# TASK
For the records shown below, return an exact copy that excludes the pictures.

[Document layout detection data]
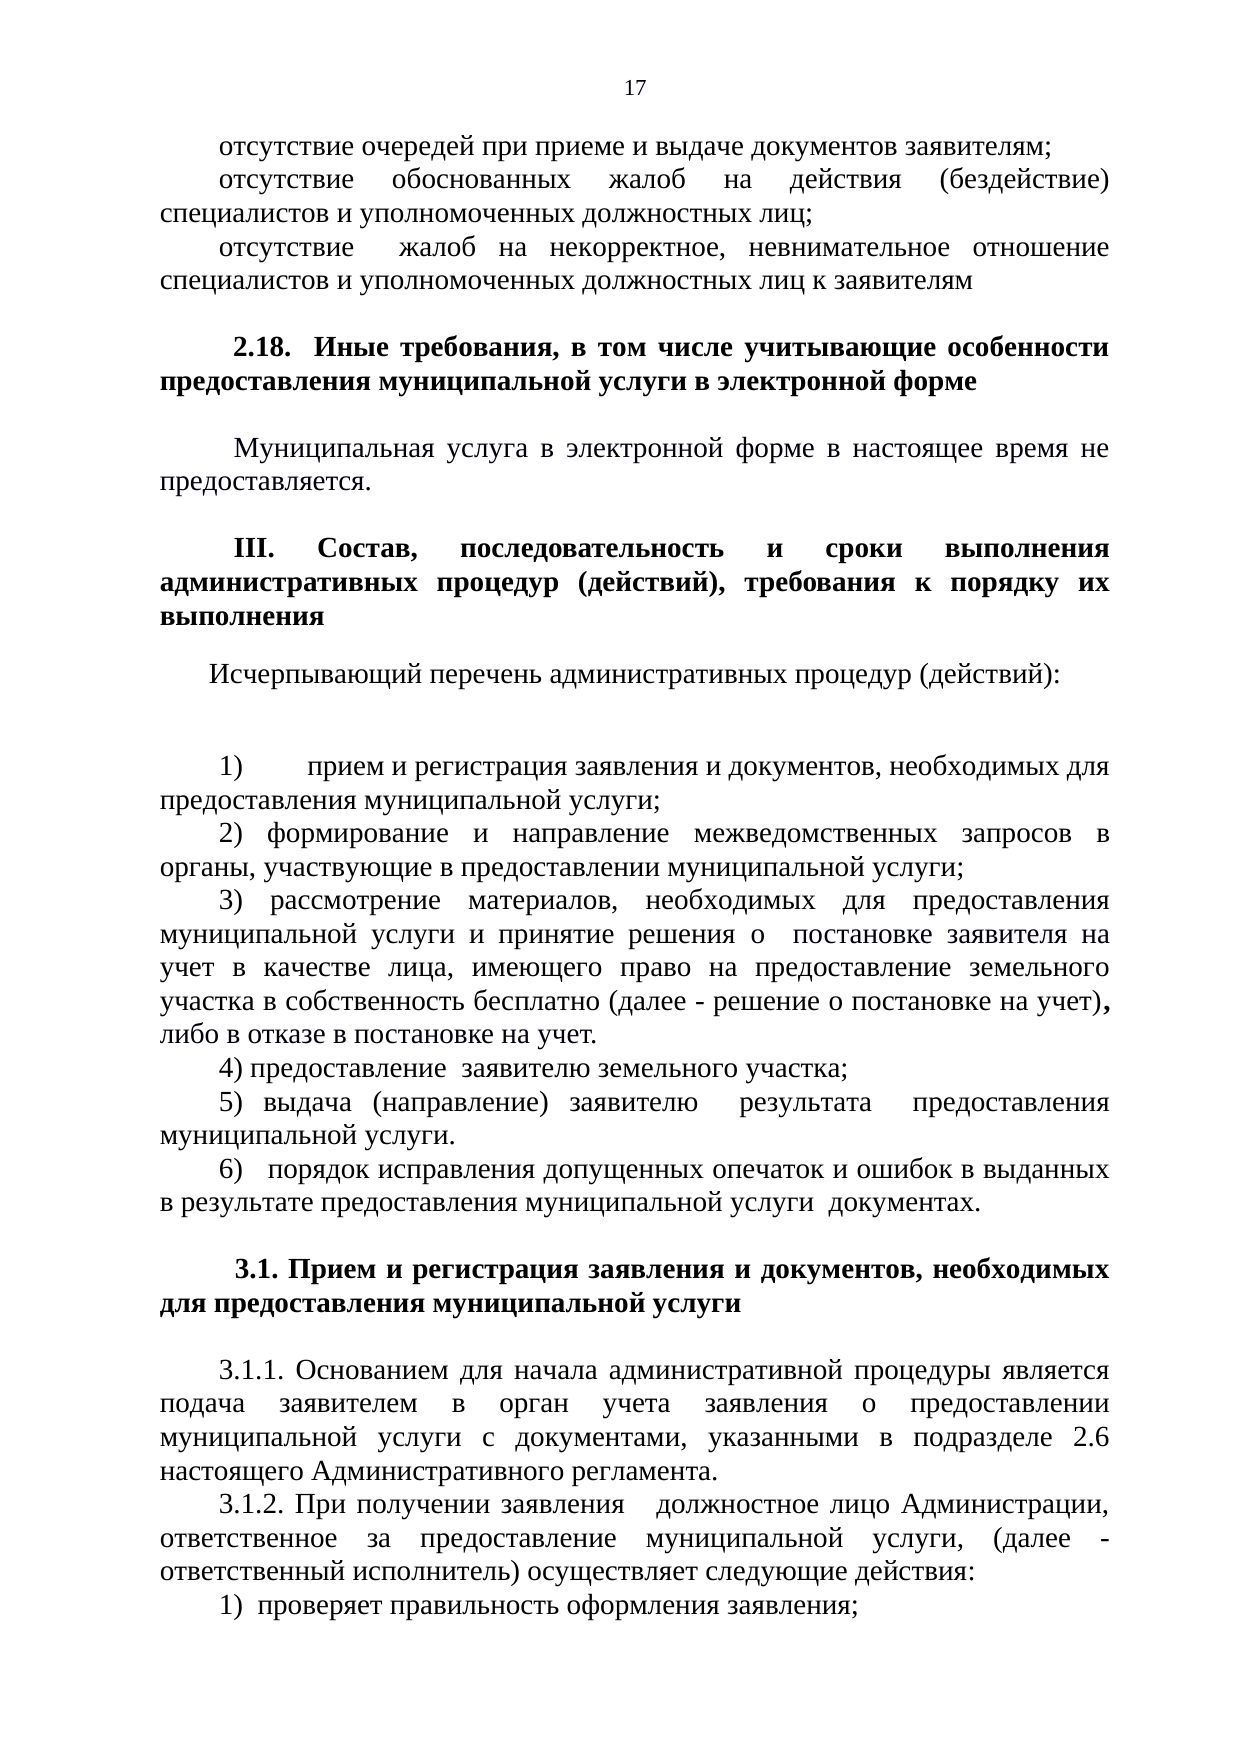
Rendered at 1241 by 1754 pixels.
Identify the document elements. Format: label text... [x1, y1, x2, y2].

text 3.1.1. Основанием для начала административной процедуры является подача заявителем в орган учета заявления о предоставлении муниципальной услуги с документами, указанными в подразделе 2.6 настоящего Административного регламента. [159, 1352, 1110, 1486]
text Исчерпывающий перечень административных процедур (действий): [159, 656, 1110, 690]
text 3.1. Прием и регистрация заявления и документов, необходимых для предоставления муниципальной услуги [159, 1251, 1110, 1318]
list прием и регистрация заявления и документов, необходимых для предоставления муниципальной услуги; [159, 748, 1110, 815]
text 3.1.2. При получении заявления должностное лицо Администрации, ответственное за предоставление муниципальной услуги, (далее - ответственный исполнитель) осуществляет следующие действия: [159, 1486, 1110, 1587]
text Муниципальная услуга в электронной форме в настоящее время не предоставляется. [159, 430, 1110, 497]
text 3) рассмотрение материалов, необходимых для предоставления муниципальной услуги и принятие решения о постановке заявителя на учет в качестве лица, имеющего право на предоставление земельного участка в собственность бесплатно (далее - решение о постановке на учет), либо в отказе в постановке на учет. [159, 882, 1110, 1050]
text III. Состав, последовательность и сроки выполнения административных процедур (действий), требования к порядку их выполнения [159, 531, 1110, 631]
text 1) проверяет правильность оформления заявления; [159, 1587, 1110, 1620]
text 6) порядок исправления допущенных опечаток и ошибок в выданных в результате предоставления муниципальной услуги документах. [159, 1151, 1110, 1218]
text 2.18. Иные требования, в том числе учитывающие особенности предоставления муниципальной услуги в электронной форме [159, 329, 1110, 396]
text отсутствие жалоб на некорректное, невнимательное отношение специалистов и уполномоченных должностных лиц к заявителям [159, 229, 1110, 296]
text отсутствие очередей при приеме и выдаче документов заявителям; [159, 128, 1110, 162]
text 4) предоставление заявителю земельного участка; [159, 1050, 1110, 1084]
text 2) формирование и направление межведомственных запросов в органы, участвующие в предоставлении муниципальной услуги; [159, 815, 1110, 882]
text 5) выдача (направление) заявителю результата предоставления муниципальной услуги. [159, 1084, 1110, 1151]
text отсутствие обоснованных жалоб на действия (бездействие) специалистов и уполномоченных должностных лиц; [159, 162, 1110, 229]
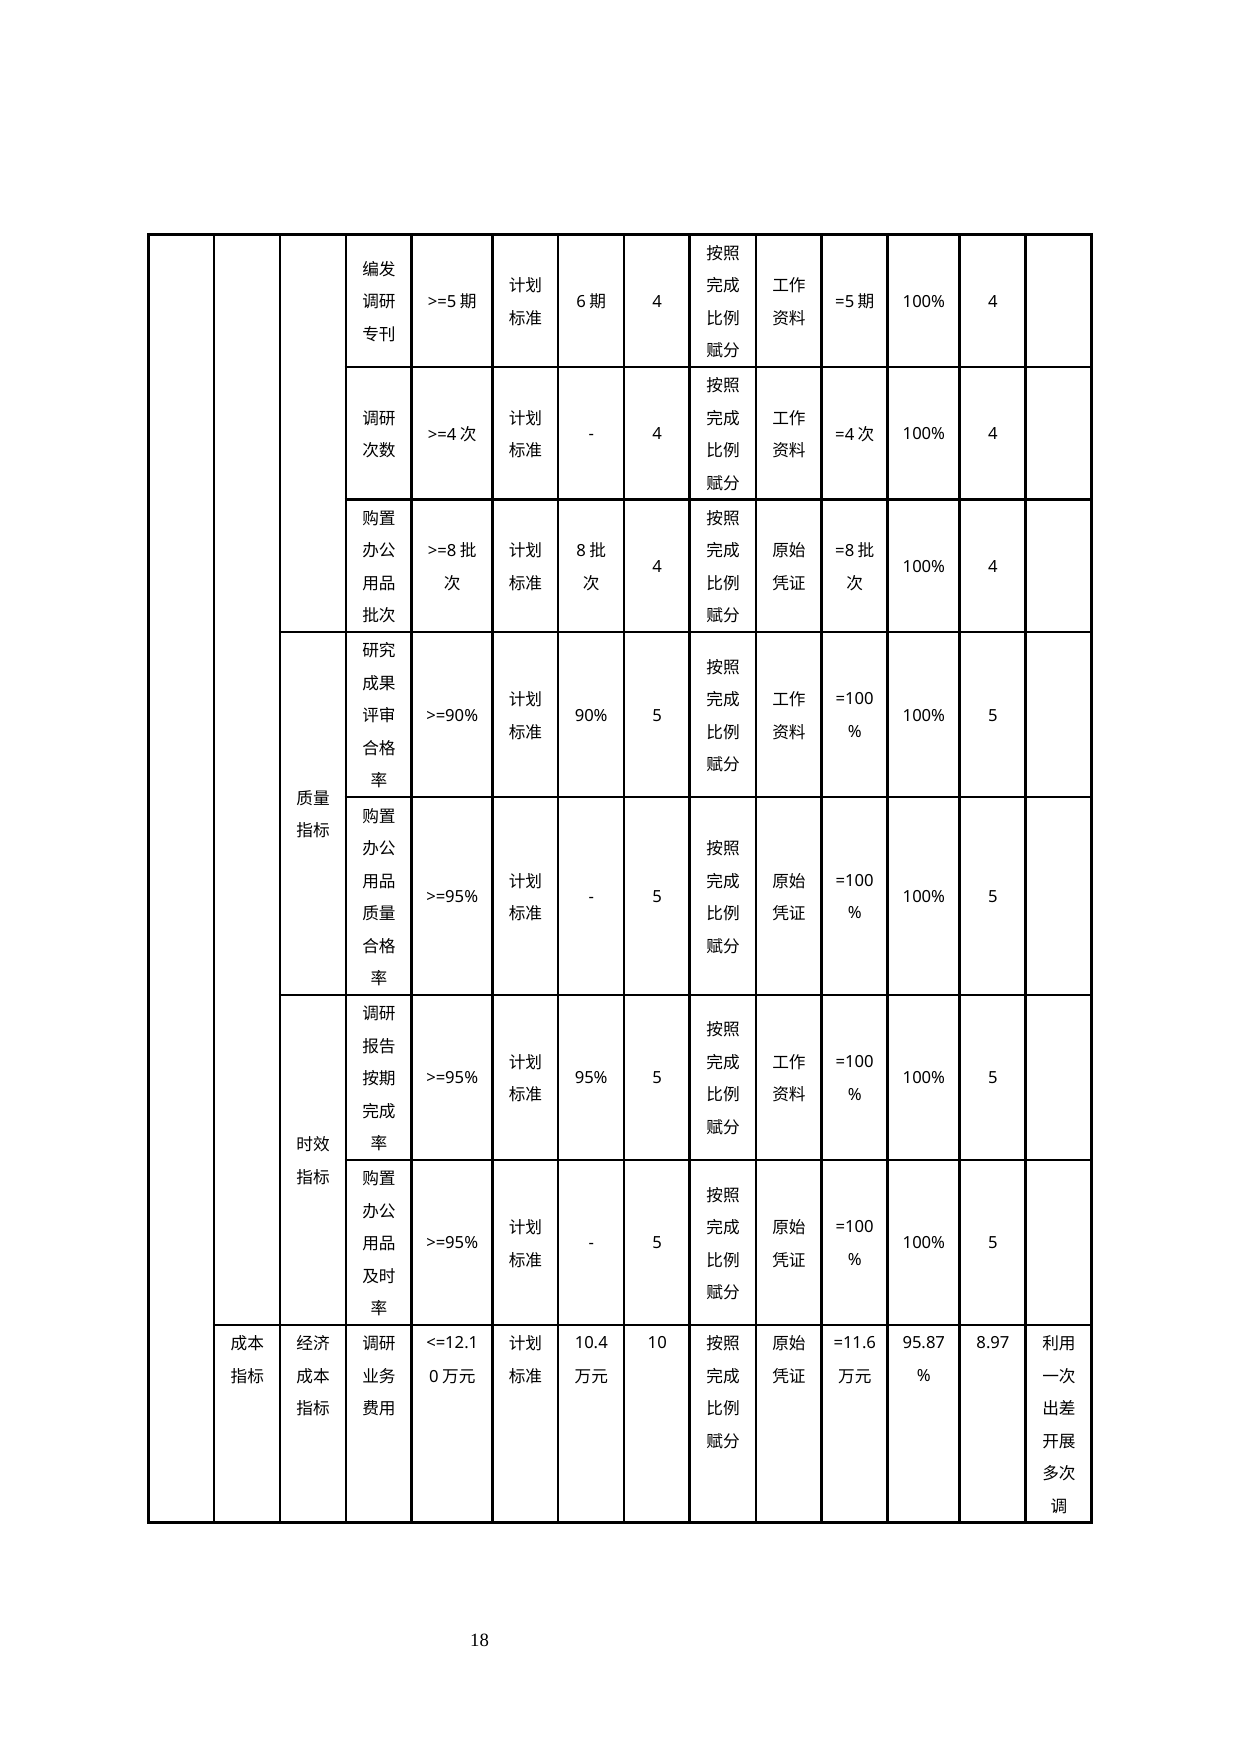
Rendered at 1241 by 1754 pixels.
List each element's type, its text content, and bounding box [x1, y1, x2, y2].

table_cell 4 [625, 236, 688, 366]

# RESPONSE BELOW
Rendered at 1241 by 1754 pixels.
Identify the document elements. Format: label text... [x1, y1, x2, y2].

text 3.1.1. Основанием для начала административной процедуры является подача заявителем в орган учета заявления о предоставлении муниципальной услуги с документами, указанными в подразделе 2.6 настоящего Административного регламента. [159, 1352, 1110, 1486]
text Исчерпывающий перечень административных процедур (действий): [159, 656, 1110, 690]
text 3.1. Прием и регистрация заявления и документов, необходимых для предоставления муниципальной услуги [159, 1251, 1110, 1318]
list прием и регистрация заявления и документов, необходимых для предоставления муниципальной услуги; [159, 748, 1110, 815]
text 3.1.2. При получении заявления должностное лицо Администрации, ответственное за предоставление муниципальной услуги, (далее - ответственный исполнитель) осуществляет следующие действия: [159, 1486, 1110, 1587]
text Муниципальная услуга в электронной форме в настоящее время не предоставляется. [159, 430, 1110, 497]
text 3) рассмотрение материалов, необходимых для предоставления муниципальной услуги и принятие решения о постановке заявителя на учет в качестве лица, имеющего право на предоставление земельного участка в собственность бесплатно (далее - решение о постановке на учет), либо в отказе в постановке на учет. [159, 882, 1110, 1050]
text III. Состав, последовательность и сроки выполнения административных процедур (действий), требования к порядку их выполнения [159, 531, 1110, 631]
text 1) проверяет правильность оформления заявления; [159, 1587, 1110, 1620]
text 6) порядок исправления допущенных опечаток и ошибок в выданных в результате предоставления муниципальной услуги документах. [159, 1151, 1110, 1218]
text 2.18. Иные требования, в том числе учитывающие особенности предоставления муниципальной услуги в электронной форме [159, 329, 1110, 396]
text отсутствие жалоб на некорректное, невнимательное отношение специалистов и уполномоченных должностных лиц к заявителям [159, 229, 1110, 296]
text отсутствие очередей при приеме и выдаче документов заявителям; [159, 128, 1110, 162]
text 4) предоставление заявителю земельного участка; [159, 1050, 1110, 1084]
text 2) формирование и направление межведомственных запросов в органы, участвующие в предоставлении муниципальной услуги; [159, 815, 1110, 882]
text 5) выдача (направление) заявителю результата предоставления муниципальной услуги. [159, 1084, 1110, 1151]
text отсутствие обоснованных жалоб на действия (бездействие) специалистов и уполномоченных должностных лиц; [159, 162, 1110, 229]
Rendered at 1241 by 1754 pixels.
List each element's type, its text content, and bounding box [x1, y1, x2, y2].

table_cell 4 [625, 236, 688, 366]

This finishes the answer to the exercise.